How do I link a dynamic spreadsheet in Confluence?

If “dynamic” means the Confluence page should always show the latest version of an external file, Smart Links keep the embed tied to the source spreadsheet (as long as viewers can access it). If you want the data to live in Confluence but appear across multiple pages, a common approach is to maintain one source spreadsheet and reuse parts of it elsewhere. In Table Filter, Charts & Spreadsheets, this is what Table Spreadsheet Include is designed to do: show a selected sheet or cell range from a source spreadsheet on other pages.

How do I make a spreadsheet editable in Confluence?

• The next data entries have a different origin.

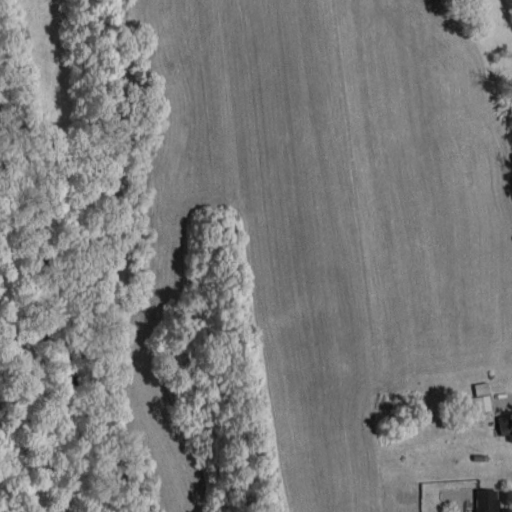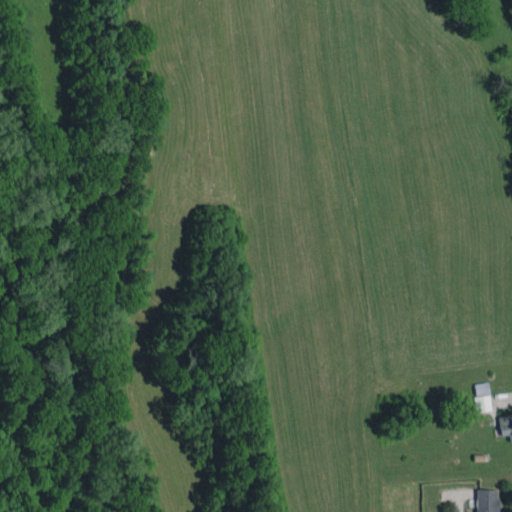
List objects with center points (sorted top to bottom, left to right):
building: (480, 388)
building: (481, 403)
building: (505, 425)
building: (485, 500)
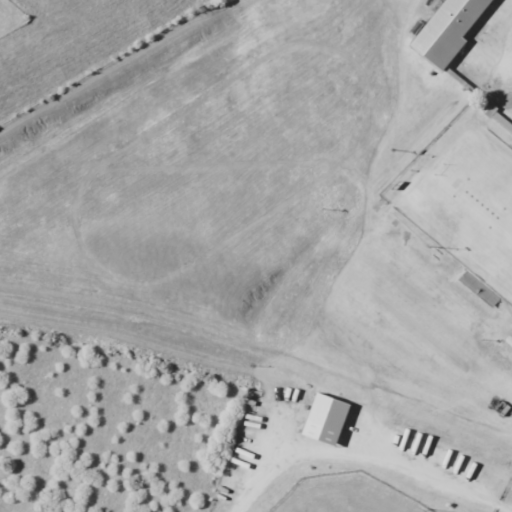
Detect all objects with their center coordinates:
building: (443, 31)
building: (453, 45)
park: (470, 203)
building: (332, 418)
road: (363, 458)
park: (343, 496)
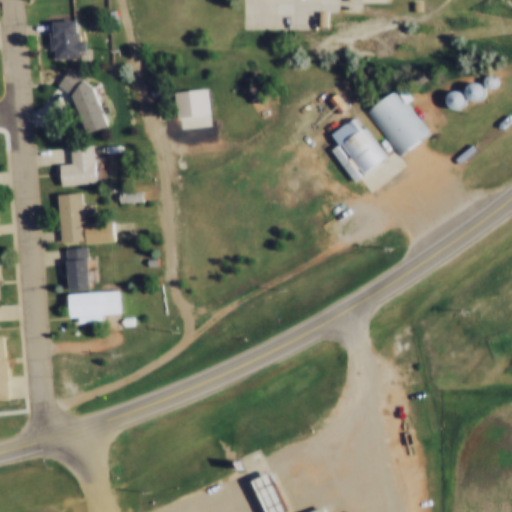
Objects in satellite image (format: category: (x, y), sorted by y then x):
building: (58, 36)
building: (68, 38)
silo: (481, 77)
building: (481, 77)
building: (474, 88)
silo: (466, 89)
building: (466, 89)
building: (72, 95)
building: (454, 96)
silo: (447, 97)
building: (447, 97)
building: (181, 99)
building: (85, 100)
road: (9, 105)
building: (193, 107)
building: (385, 120)
road: (155, 126)
building: (408, 133)
building: (351, 143)
building: (70, 162)
building: (80, 165)
building: (121, 189)
road: (383, 203)
building: (72, 215)
building: (70, 217)
road: (27, 222)
building: (67, 263)
building: (78, 267)
building: (83, 301)
building: (95, 304)
road: (269, 352)
building: (4, 369)
road: (377, 420)
road: (98, 470)
building: (261, 491)
gas station: (305, 509)
building: (305, 509)
building: (320, 509)
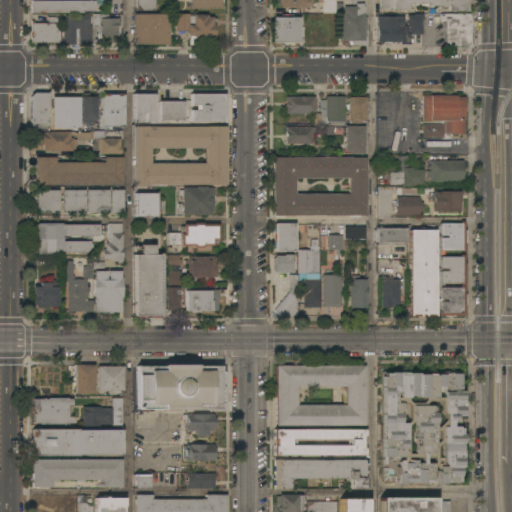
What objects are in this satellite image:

To make it editable inside Confluence, you generally need an Excel-like spreadsheet macro, such as Table Spreadsheet, on the page rather than an embed. The Table Spreadsheet macro covers the “create and edit directly on the page” use case. If your starting point is a Confluence table or a table generated by another macro, Spreadsheet from Table gives you a spreadsheet view you can work with.

How do I use spreadsheets in Confluence?

Most teams end up using spreadsheets in Confluence in three workflows. They create and edit spreadsheets directly on pages with Table Spreadsheet, they convert existing tables into spreadsheet views with Spreadsheet from Table (including tables generated by other macros), and they reuse spreadsheet ranges across pages with Table Spreadsheet Include to keep dashboards and status pages consistent with a single source. These macros are available as part of the Table Filter, Charts & Spreadsheets for Confluence bundle.